As Democrats retook power over the past three years -- the House in 2018, the Senate and White House in 2020 -- they turned to the New Brandeis school to shape antitrust strategy. Ms. Khan was hired in 2019 as counsel to the House antitrust committee. She helped to run a high-profile investigation of the big tech companies and to write a 449-page report outlining the ways they had supposedly evaded antitrust enforcement and suggesting strategies for curbing their market clout. The report cites a Brandeis quotation as its guiding spirit: "We may have democracy, or we may have wealth concentrated in the hands of a few, but we cannot have both." In June, the Senate confirmed Ms. Khan to join the FTC by a 69-28 vote, with 21 Republicans backing her.

In March, Mr. Biden tapped Mr. Wu -- author of the 2018 New Brandeis manual, "The Curse of Bigness: Antitrust in the New Gilded Age" -- to craft competition policy. Mr. Wu helped to write a July executive order that included 72 actions by more than a dozen agencies aimed at restraining big business, in sectors ranging from tech and banking to airlines and agriculture. The order called for a review of the flexible Reagan-era merger guidelines, with an eye toward possibly restoring more concrete rules.

In July, the administration nominated Mr. Kanter as assistant attorney general for antitrust, and he awaits Senate confirmation. As head of a boutique law firm, he has led private suits against big tech companies and helped a number of states and the federal government launch a complaint against Google last year. (He has also represented News Corp., the parent company of The Wall Street Journal).

While the neo-Brandeisians are influential in the legislative and executive branches, they will struggle unless they also win over the judiciary. The courts have considerable sway in antitrust, because the original Sherman Act was vague, and judges have claimed great discretion interpreting it. As Justice John Paul Stevens wrote in a 1978 opinion, "the legislative history makes it perfectly clear that [Congress] expected the courts to give shape to the statute's broad mandate."

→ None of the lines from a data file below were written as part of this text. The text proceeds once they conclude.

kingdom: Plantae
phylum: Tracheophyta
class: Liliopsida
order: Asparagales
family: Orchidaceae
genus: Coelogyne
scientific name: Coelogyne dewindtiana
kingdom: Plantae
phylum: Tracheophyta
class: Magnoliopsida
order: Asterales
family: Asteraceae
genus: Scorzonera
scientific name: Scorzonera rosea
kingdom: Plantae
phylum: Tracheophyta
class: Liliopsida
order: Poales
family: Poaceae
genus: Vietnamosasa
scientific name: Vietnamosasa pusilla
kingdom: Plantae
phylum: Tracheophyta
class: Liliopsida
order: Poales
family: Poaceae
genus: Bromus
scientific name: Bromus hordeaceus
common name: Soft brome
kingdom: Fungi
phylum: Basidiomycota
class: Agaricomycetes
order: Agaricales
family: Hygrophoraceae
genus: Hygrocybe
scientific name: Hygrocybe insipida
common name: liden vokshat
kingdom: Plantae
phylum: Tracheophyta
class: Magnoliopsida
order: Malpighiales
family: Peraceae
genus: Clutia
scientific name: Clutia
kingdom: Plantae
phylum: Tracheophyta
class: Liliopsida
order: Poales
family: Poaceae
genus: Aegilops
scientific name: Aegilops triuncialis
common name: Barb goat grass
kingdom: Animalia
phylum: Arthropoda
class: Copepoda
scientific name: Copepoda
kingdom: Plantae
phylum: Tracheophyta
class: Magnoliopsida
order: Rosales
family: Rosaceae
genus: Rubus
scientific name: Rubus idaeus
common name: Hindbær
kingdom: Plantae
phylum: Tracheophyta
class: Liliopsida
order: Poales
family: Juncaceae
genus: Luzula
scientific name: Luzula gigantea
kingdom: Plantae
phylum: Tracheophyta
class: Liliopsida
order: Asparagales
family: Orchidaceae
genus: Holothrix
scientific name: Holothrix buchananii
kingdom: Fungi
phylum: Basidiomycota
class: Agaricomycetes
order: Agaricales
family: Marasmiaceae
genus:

So far, there's no evidence that the Brandeis view is gaining traction in a court system filled with judges trained in Borkian principles. The Supreme Court has continued to further restrict antitrust enforcement powers. In Ohio v. American Express Co. in 2018, a 5-4 court rebuffed a complaint from the Justice Department and more than a dozen states accusing the credit card issuer of abusing its dominant market power to prevent merchants from steering customers to rival card companies.

During oral arguments, Justice Neil Gorsuch interrupted the Ohio state solicitor making the case against AmEx. "We're not here to protect competitors right?" Justice Gorsuch asked, in classic Bork mode. "The antitrust laws are aimed at protecting consumers; you'd agree with that?"” [1]

  1. REVIEW --- The Return Of the Trustbusters --- A new generation of regulators inspired by Louis Brandeis hopes to overturn the light-touch approach to antitrust shaped by Robert Bork.Schlesinger, Jacob M.  Wall Street Journal, Eastern edition; New York, N.Y. [New York, N.Y]. 28 Aug 2021: C.1.